The game was over pretty quickly thanks to an incredible team effort from Poly. The Jackrabbits led 22-8 after the first quarter thanks to seven forced turnovers and an aggressive offensive effort from Buggs, who helped Poly out to an 18-6 lead. The Jackrabbits poured it on in the second quarter, scoring another 23 points to take a 45-19 lead on Simone Morris’ buzzer-beater.
Buggs kept raining 3-pointers, hitting her first four and going 7/12 on the night from distance. Poly would lead 68-33 late in the third quarter, and coach Buggs was able to take his starters out of the game with more than two minutes left, letting each of them hear a round of applause.
Poly went 14/14 from the free-throw line and played smothering defense for the entire game. Buggs’ 25 points were backed up by 19 points and 11 rebounds from Lily Buggs, 10 points from Morris, and 11 points from sophomore Skylar Mills, who gave Poly great bench minutes with starting center Khalei Gentle sitting with foul trouble.
Championships aren’t new at Poly, as Thursday’s marked the 123rd CIF-SS championship in school history, the most of any school.
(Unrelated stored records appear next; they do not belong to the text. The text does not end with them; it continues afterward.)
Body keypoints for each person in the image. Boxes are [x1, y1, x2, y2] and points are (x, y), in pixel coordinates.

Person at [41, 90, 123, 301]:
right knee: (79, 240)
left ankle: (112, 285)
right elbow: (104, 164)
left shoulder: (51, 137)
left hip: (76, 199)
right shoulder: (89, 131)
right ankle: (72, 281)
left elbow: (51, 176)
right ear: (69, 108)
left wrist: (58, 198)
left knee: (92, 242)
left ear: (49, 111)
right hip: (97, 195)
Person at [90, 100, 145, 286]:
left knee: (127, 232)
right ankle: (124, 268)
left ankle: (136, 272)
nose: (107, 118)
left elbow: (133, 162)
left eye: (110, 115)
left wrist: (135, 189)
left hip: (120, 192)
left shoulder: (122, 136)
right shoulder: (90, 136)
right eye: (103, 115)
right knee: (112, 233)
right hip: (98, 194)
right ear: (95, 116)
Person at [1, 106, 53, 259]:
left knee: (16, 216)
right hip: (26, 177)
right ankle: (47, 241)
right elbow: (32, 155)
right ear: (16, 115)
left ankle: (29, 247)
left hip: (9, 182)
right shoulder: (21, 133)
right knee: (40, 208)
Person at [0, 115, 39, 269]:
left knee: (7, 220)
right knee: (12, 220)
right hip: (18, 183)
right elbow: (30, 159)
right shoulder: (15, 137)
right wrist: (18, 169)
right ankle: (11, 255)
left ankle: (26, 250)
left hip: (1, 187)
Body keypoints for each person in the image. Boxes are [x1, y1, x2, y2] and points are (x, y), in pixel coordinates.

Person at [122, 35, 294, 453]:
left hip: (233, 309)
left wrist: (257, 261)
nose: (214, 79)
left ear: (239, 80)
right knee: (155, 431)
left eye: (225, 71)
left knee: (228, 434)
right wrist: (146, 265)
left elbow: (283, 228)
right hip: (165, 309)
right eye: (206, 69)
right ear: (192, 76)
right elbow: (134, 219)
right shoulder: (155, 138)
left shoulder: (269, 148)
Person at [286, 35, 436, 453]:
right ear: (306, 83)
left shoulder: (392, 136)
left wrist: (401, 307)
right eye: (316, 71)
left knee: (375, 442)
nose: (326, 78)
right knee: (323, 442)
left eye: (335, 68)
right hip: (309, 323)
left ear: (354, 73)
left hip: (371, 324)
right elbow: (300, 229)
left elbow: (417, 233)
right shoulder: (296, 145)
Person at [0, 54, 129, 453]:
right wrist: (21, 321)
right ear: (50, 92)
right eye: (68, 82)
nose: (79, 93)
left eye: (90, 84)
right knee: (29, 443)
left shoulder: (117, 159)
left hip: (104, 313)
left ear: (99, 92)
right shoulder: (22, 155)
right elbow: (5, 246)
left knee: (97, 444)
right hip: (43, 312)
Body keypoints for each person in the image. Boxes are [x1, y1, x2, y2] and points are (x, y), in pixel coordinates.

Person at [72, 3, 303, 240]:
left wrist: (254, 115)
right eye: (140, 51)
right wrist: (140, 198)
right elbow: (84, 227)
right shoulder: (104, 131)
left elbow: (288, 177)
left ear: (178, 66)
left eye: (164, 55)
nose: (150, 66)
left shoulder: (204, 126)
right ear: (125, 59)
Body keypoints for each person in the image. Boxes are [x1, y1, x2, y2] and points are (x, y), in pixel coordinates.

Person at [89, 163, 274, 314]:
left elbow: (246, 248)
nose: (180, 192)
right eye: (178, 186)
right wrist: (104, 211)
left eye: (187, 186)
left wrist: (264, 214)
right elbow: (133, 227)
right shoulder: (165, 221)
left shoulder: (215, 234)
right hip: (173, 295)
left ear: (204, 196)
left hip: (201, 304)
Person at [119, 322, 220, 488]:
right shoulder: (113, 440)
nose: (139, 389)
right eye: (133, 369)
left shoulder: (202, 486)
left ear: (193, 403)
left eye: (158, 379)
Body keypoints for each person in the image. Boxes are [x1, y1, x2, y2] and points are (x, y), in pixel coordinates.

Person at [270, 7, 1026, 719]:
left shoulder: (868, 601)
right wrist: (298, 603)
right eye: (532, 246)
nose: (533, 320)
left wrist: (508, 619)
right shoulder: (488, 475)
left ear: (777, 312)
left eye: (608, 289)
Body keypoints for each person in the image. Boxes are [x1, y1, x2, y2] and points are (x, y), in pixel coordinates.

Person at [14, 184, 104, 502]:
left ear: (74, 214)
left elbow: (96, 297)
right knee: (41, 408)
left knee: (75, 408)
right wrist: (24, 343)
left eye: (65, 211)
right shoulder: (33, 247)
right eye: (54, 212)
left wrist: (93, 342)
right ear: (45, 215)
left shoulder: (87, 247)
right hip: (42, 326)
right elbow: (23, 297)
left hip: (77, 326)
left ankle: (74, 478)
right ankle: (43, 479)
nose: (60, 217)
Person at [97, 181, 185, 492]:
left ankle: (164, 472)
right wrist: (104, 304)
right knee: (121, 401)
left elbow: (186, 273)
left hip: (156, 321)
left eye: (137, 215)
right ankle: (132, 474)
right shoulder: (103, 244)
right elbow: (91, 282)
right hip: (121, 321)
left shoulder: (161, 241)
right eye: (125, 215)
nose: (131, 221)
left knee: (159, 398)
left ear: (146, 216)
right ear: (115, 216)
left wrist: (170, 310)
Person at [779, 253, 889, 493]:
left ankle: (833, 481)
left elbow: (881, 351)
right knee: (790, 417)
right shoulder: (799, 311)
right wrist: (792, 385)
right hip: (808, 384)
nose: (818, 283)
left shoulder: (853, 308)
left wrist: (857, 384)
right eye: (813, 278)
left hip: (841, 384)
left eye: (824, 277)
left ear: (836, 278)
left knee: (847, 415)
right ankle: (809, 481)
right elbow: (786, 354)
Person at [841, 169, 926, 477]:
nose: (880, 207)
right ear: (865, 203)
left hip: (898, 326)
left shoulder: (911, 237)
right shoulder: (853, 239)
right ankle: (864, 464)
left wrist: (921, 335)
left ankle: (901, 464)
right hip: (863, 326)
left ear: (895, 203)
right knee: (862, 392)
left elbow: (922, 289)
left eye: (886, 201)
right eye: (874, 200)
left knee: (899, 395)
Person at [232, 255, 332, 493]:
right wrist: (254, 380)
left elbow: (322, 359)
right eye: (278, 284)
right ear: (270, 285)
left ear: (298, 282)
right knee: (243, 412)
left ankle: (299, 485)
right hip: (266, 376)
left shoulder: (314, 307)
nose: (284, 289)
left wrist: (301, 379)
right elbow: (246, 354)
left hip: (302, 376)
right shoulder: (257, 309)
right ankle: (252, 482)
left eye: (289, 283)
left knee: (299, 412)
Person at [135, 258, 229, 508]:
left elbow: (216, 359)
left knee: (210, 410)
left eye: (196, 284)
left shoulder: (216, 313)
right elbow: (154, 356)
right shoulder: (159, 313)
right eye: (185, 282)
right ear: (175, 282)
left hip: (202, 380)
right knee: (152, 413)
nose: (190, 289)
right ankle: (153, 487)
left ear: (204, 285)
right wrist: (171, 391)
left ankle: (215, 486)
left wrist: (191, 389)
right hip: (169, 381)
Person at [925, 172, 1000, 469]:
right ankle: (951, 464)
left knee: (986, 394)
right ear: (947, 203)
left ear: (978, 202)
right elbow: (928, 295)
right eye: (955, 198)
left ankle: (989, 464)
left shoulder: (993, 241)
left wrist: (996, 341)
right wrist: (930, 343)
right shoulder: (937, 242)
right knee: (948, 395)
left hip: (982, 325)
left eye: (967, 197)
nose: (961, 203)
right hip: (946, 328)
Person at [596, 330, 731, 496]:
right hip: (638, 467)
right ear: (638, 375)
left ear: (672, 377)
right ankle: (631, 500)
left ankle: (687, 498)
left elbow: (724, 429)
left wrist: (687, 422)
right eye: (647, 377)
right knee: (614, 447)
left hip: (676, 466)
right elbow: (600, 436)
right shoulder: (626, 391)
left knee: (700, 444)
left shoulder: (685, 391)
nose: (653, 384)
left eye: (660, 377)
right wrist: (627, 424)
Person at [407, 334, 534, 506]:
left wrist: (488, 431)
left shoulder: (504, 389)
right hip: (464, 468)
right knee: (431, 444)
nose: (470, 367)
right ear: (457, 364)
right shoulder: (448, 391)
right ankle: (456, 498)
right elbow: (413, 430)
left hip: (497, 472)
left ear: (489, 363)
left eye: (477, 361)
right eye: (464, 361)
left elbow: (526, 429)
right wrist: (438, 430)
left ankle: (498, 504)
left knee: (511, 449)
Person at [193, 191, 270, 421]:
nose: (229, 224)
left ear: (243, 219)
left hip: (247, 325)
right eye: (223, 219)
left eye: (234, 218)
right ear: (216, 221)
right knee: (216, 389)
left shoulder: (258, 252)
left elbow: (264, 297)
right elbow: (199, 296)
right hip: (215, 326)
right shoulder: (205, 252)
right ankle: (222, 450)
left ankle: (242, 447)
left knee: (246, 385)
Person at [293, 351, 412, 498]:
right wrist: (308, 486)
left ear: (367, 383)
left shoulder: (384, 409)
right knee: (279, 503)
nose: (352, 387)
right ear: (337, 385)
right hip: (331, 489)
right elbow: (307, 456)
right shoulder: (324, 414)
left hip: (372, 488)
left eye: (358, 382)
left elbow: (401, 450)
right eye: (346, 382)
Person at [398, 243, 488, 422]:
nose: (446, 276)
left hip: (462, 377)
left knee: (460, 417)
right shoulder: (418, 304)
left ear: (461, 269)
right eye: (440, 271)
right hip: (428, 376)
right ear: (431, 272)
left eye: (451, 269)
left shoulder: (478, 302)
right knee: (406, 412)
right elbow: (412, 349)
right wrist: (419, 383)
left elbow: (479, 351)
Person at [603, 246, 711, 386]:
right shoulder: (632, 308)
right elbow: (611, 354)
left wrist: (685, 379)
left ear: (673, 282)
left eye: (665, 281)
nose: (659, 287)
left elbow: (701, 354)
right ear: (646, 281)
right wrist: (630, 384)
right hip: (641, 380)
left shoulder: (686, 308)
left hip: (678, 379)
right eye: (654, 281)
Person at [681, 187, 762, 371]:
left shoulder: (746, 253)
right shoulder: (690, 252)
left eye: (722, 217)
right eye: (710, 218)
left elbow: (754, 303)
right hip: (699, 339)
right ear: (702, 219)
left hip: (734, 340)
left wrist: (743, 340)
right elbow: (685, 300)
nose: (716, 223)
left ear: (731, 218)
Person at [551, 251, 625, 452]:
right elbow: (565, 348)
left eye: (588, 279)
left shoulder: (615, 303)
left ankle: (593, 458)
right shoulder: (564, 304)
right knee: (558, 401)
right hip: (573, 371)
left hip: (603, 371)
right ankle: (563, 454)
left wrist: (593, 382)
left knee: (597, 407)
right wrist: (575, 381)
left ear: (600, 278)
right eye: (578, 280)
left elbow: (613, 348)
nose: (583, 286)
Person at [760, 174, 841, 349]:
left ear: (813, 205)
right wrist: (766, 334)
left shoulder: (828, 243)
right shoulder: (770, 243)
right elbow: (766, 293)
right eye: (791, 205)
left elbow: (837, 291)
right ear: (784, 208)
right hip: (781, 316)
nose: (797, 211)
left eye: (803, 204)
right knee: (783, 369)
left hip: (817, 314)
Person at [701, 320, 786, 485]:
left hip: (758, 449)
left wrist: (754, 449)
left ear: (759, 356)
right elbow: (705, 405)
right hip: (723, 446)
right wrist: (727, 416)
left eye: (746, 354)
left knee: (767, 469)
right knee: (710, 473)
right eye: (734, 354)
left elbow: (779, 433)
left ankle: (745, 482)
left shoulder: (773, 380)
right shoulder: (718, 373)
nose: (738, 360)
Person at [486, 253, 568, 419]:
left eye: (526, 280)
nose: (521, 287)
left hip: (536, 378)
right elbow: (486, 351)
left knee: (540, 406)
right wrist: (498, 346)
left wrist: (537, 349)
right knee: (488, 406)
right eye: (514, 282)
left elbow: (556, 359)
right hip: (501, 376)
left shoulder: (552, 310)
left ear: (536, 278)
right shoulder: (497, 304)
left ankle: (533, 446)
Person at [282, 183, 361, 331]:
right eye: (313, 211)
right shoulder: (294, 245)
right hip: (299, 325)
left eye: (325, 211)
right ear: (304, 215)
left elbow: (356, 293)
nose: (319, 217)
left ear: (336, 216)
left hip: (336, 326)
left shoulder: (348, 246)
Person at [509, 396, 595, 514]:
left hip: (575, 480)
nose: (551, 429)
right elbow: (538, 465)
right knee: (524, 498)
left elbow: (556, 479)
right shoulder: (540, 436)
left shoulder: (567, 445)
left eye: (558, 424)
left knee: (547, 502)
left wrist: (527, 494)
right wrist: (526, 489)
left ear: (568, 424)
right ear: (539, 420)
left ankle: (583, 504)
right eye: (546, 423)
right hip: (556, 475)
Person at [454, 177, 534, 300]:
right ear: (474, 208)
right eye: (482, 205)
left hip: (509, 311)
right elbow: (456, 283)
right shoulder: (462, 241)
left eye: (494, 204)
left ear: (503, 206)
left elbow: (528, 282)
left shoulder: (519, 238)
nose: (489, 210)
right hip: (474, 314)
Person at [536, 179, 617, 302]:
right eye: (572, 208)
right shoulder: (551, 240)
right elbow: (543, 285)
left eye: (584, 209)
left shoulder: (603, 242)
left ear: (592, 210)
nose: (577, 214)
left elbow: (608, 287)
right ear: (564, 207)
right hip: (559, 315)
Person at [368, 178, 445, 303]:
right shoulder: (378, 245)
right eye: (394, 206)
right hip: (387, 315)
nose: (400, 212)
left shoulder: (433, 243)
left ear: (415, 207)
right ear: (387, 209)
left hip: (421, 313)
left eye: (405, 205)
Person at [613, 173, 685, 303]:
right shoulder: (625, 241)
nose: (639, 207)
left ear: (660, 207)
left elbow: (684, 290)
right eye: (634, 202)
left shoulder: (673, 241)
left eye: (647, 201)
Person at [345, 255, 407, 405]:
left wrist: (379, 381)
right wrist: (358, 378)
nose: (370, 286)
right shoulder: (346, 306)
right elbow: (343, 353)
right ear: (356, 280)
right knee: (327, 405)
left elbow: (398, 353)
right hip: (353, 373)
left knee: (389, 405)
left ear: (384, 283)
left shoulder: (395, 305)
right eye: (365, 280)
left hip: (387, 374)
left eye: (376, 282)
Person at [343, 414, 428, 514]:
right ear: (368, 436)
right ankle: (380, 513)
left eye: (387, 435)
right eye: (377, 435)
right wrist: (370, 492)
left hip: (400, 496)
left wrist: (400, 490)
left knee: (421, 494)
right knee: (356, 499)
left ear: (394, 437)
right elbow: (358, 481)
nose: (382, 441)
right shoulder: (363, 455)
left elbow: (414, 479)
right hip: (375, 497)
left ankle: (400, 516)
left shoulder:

But few titles have come at the end of such a winding road. The Poly team lost to Mater Dei by 53 points on May 1, and a few days later had to enter a 10-day quarantine after hearing that a Mater Dei player had tested positive for COVID-19.
No Jackrabbits tested positive, but Poly found themselves unable to practice or workout for more than a week, having to cancel valuable nonleague games as well.
Since that loss, the Jackrabbits have won eight in a row, with a 22-point win over Bishop Montgomery in the quarterfinals their closest contest.
“That loss to Mater Dei paved the way for us,” said Buggs. “That let us know that we weren’t ready for anything yet. So it was let’s get in the gym, and let’s get to work. The girls took it to heart. We kept talking about the big picture--keep getting better each day, keep building confidence.”
The win made it a family affair for many of the team’s players. For Kalaya, she got to celebrate on the floor with her parents, with her extended family there cheering on she and her parents, coaches Carl and Lakeisha. During the celebration, Carl found Kalaya and brought her in for an extended hug as the fans cheered.
“I was just hoping I wouldn’t cry, I didn’t want to start crying in front of everyone,” said Kalaya. “It was really, really fun.”
The game had family stakes for Williams and Lily Buggs as well, since they both had older siblings who won championships at Poly. Williams’ older brother, Zafir, won a title with the boys’ team while Lily’s older brother Drew and older sister Chloe both have basketball championships for the Jackrabbits under their belt.
“I hear it a lot, I hear it a lot, in fact I heard it just this morning,” said Lily with a laugh. “How I needed to pull through tonight if I wanted to be like them. It motivated me, I wanted to get it done. Everybody knows the legacy of Poly and how well we typically do. But my senior class hadn’t won a championship and we would have been the first ones in 20 years to graduate without doing that--we didn’t want that, we wanted to leave our own legacy.”
They certainly did that, winning a championship in the same gym where they’ll hang the banner commemorating it.
Poly (15-2) isn’t done yet, either, as they will play in next week’s CIF State SoCal Regional playoffs, a strange state playoffs that will end without a real state championship since Northern California isn’t participating.
“I’m not sure why we’re having the regional but this to me was the championship, the culmination of this whole year,” said Buggs. “And you couldn’t draw it up a better way. You really couldn’t.”